AI tak hanya digunakan untuk mencari inspirasi, tetapi juga membantu wisatawan menyusun rencana perjalanan hingga memesan tiket dan akomodasi.
2. Pariwisata berkelanjutan
Megatren kedua adalah aspek keberlanjutan. Firnandi menyebut, pariwisata berkelanjutan tidak hanya soal lingkungan, tetapi juga mencakup keberagaman, fleksibilitas, keseimbangan hidup, serta kelestarian alam dan lingkungan.
Kesadaran wisatawan terhadap dampak perjalanan mereka terhadap sosial dan lingkungan kini semakin meningkat. Hal ini mendorong industri pariwisata untuk menghadirkan pengalaman yang lebih bertanggung jawab dan berkelanjutan.
3. Personalisasi perjalanan
Megatren ketiga adalah personalisasi perjalanan.
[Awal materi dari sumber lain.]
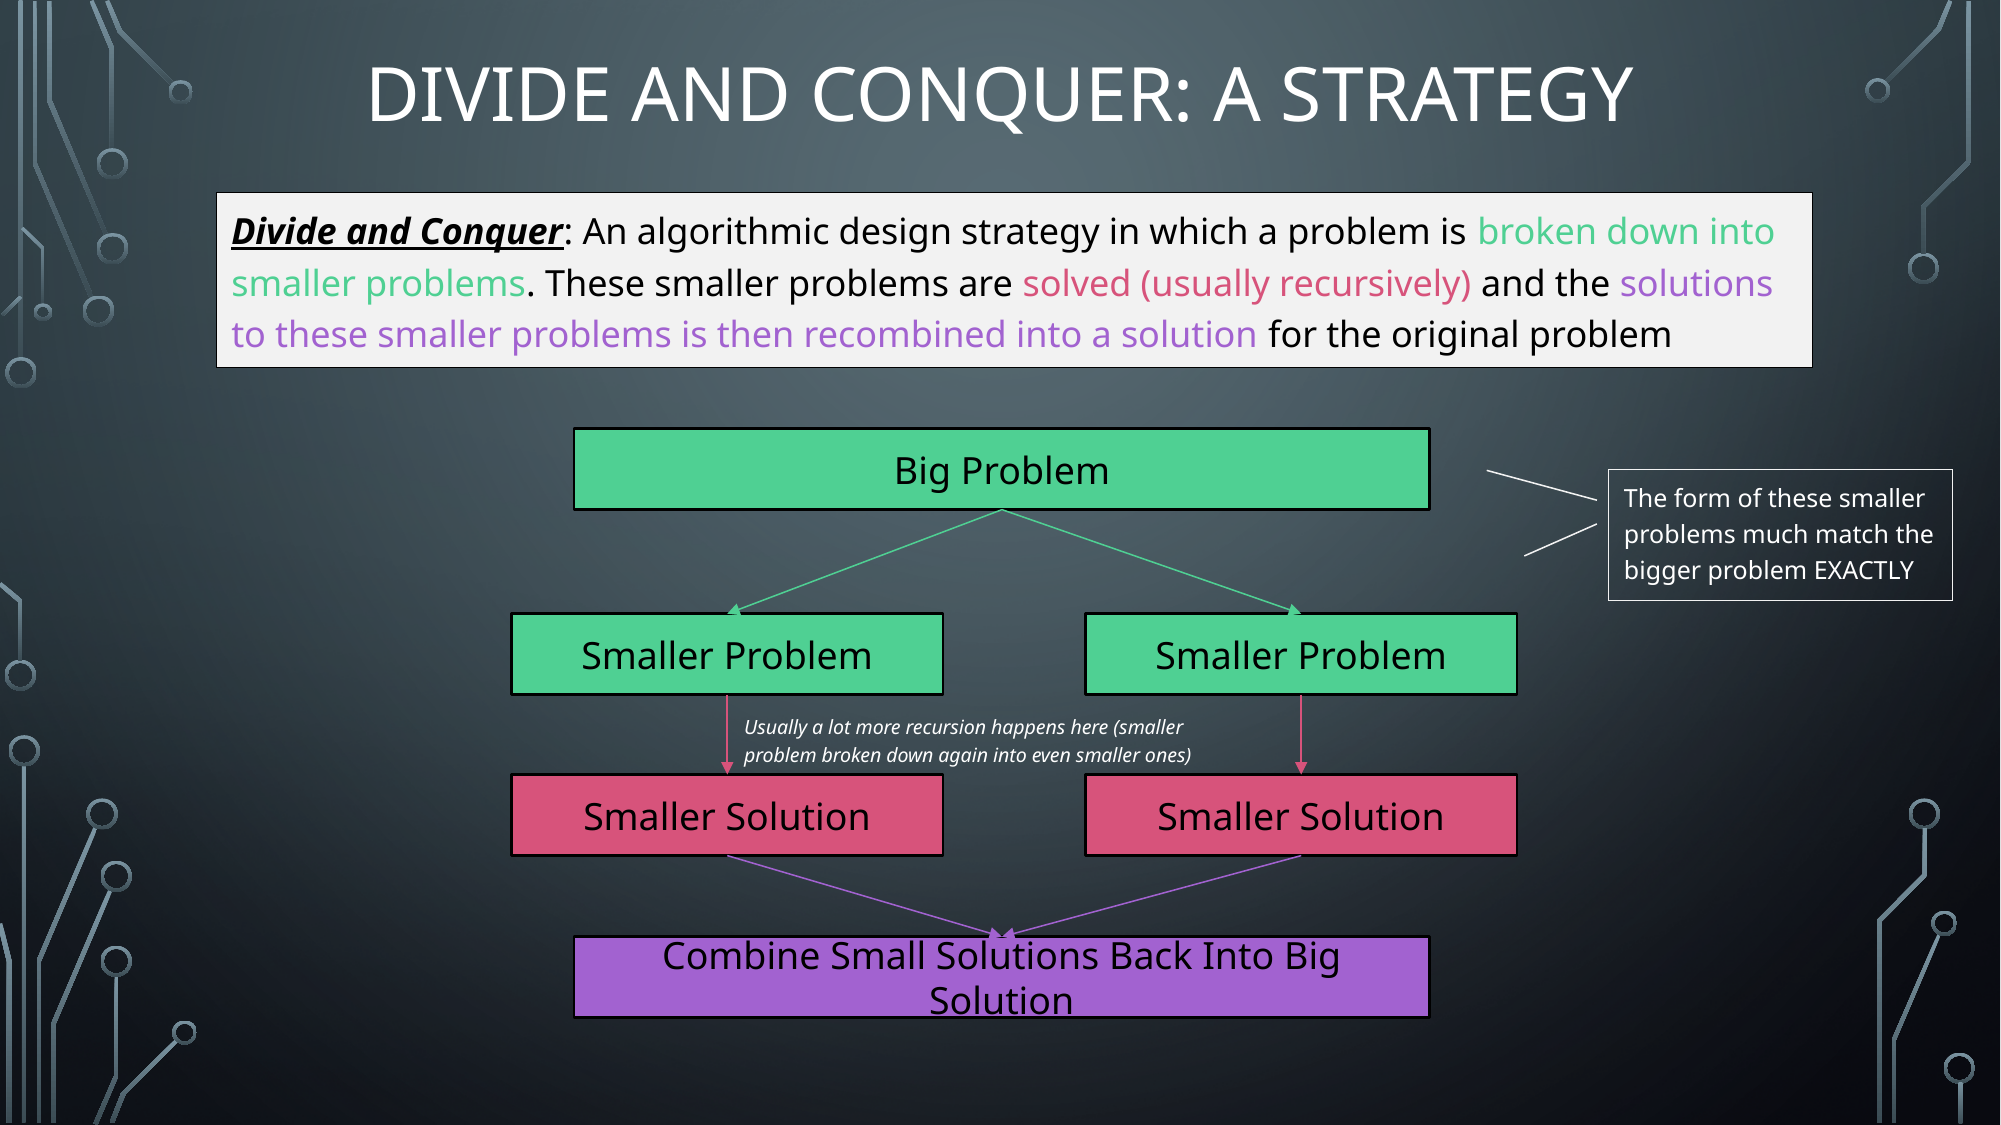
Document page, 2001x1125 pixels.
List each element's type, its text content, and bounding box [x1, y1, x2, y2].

text_box Divide and Conquer: An algorithmic design strategy in which a problem is broken down into smaller problems. These smaller problems are solved (usually recursively) and the solutions to these smaller problems is then recombined into a solution for the original problem [216, 192, 1813, 368]
title Divide and Conquer: A Strategy [187, 37, 1813, 157]
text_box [511, 428, 1518, 1019]
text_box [1524, 523, 1598, 557]
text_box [1486, 470, 1598, 501]
list The form of these smaller problems much match the bigger problem EXACTLY [1608, 469, 1953, 601]
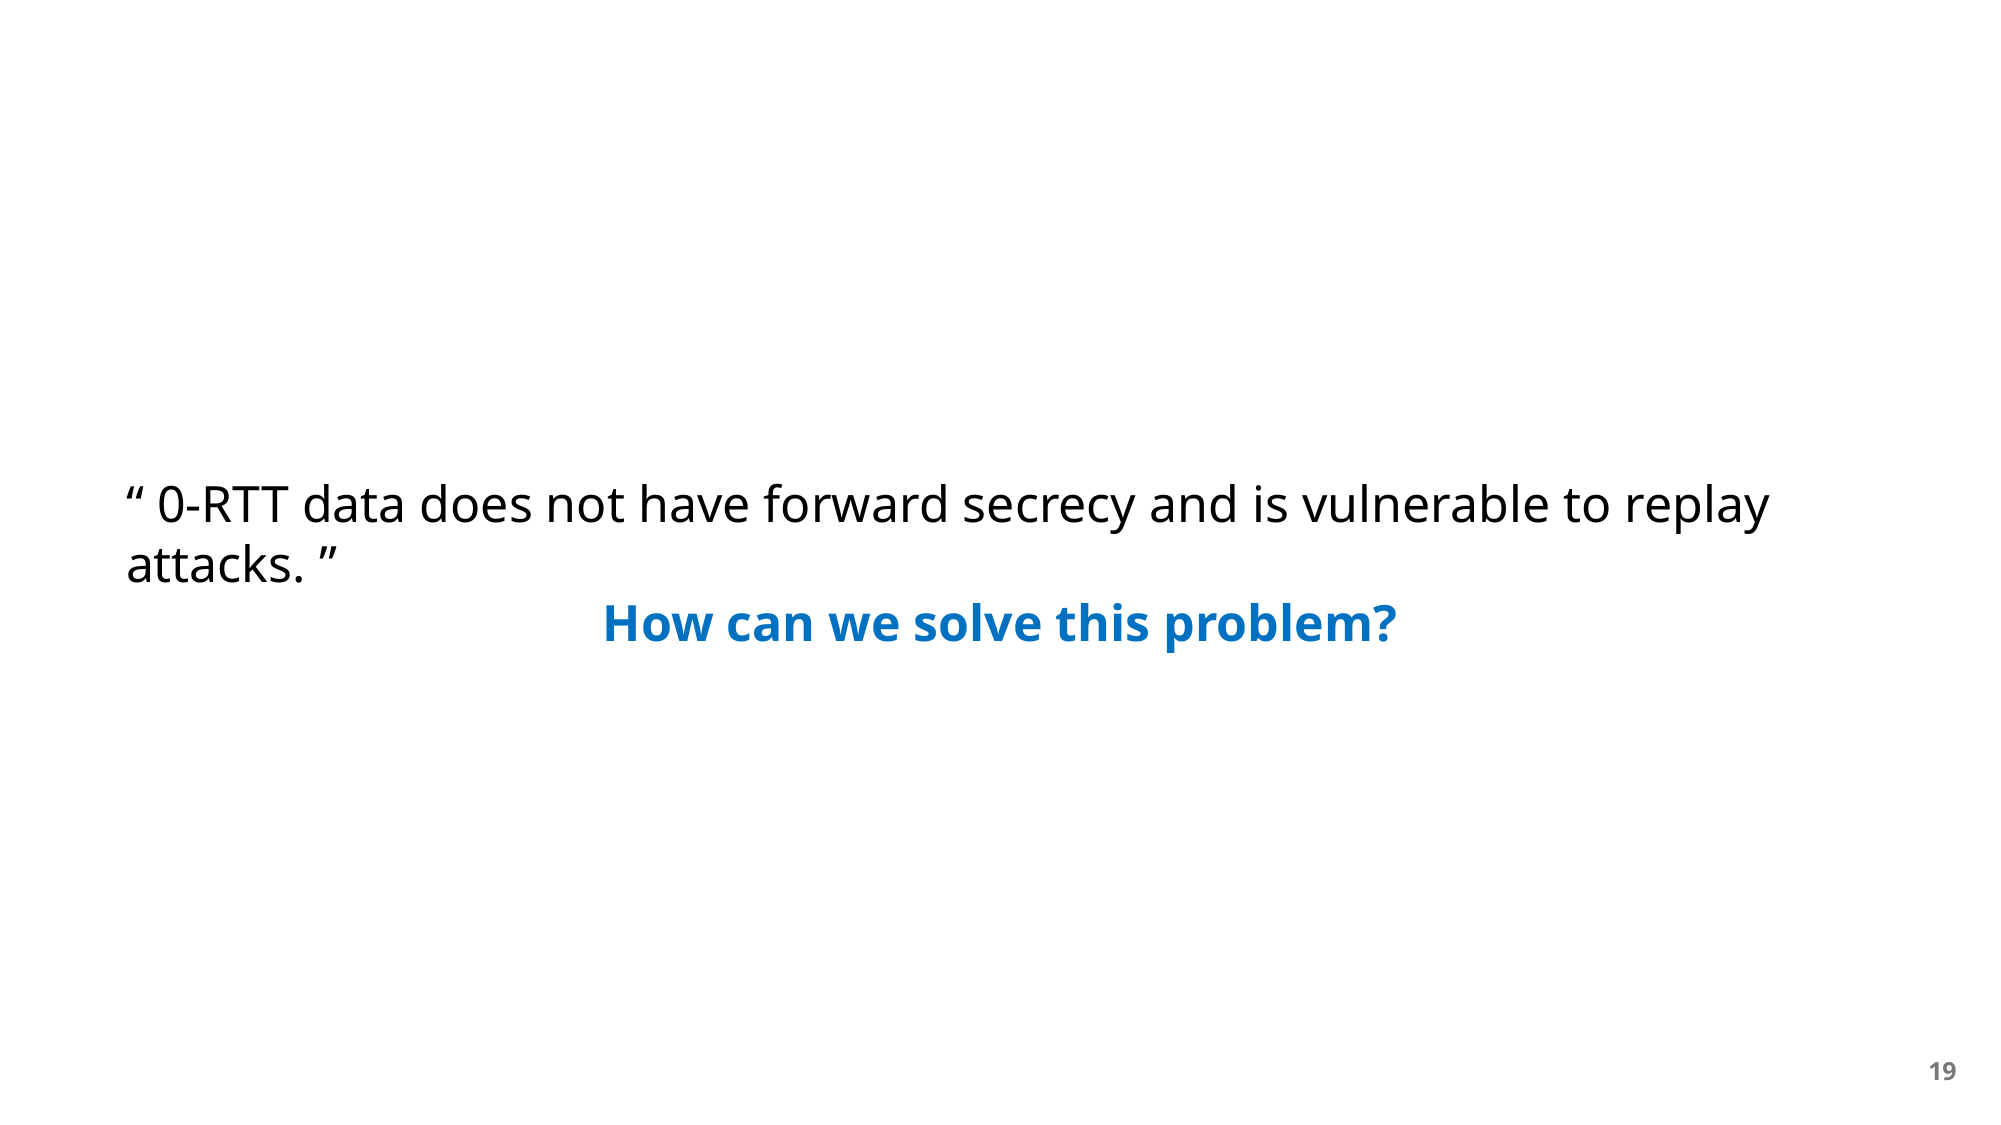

Saat ini, wisatawan semakin mengandalkan AI untuk mendapatkan rekomendasi perjalanan yang akurat dan sesuai dengan preferensi pribadi.
Firnandi menjelaskan, sebelumnya wisatawan melewati beberapa fase dalam merencanakan perjalanan. Mulai dari fase dreaming yang terpapar media sosial, lalu searching dan planning melalui mesin pencari, dilanjutkan dengan booking, experiencing, dan ditutup dengan sharing.
"Dulu sebelum AI heavy di tahun 2024-2025, orang cari informasi itu bertahap. Tapi sekarang orang sudah mulai langsung masuk ke AI," kata Firnandi.
Melihat perubahan tersebut, Kementerian Pariwisata berupaya menyesuaikan strategi pemasaran dengan mengembangkan AI bernama MaIA (Meticulous Artificial Intelligence of Indonesia).
Firnandi menyebut, dari enam negara National Tourism Organization (NTO) di dunia yang mengembangkan AI, Indonesia saat ini berada di posisi terdepan untuk kategori web-based.
"Di seluruh dunia ada enam NTO yang mengembangkan AI. Per hari ini, kita bisa bilang we are the best. MaIA dari sisi NTO, web-based, we are one of the best saat ini," ujarnya.
MaIA dirancang untuk memberikan rekomendasi sesuai karakteristik calon wisatawan dan memiliki tiga fungsi utama. Pertama, sebagai travel planner untuk menyusun rekomendasi itinerary. Kedua, sebagai travel companion yang memungkinkan wisatawan bertanya menggunakan teks maupun suara dalam berbagai bahasa.
Ketiga, sebagai command center bagi Kementerian Pariwisata dengan menyediakan data dan insight sebagai dasar pengambilan kebijakan.
"Jadi kita merespons megatren, arahnya sudah ke AI dan kita siapkan MaIA," tutup Firnandi.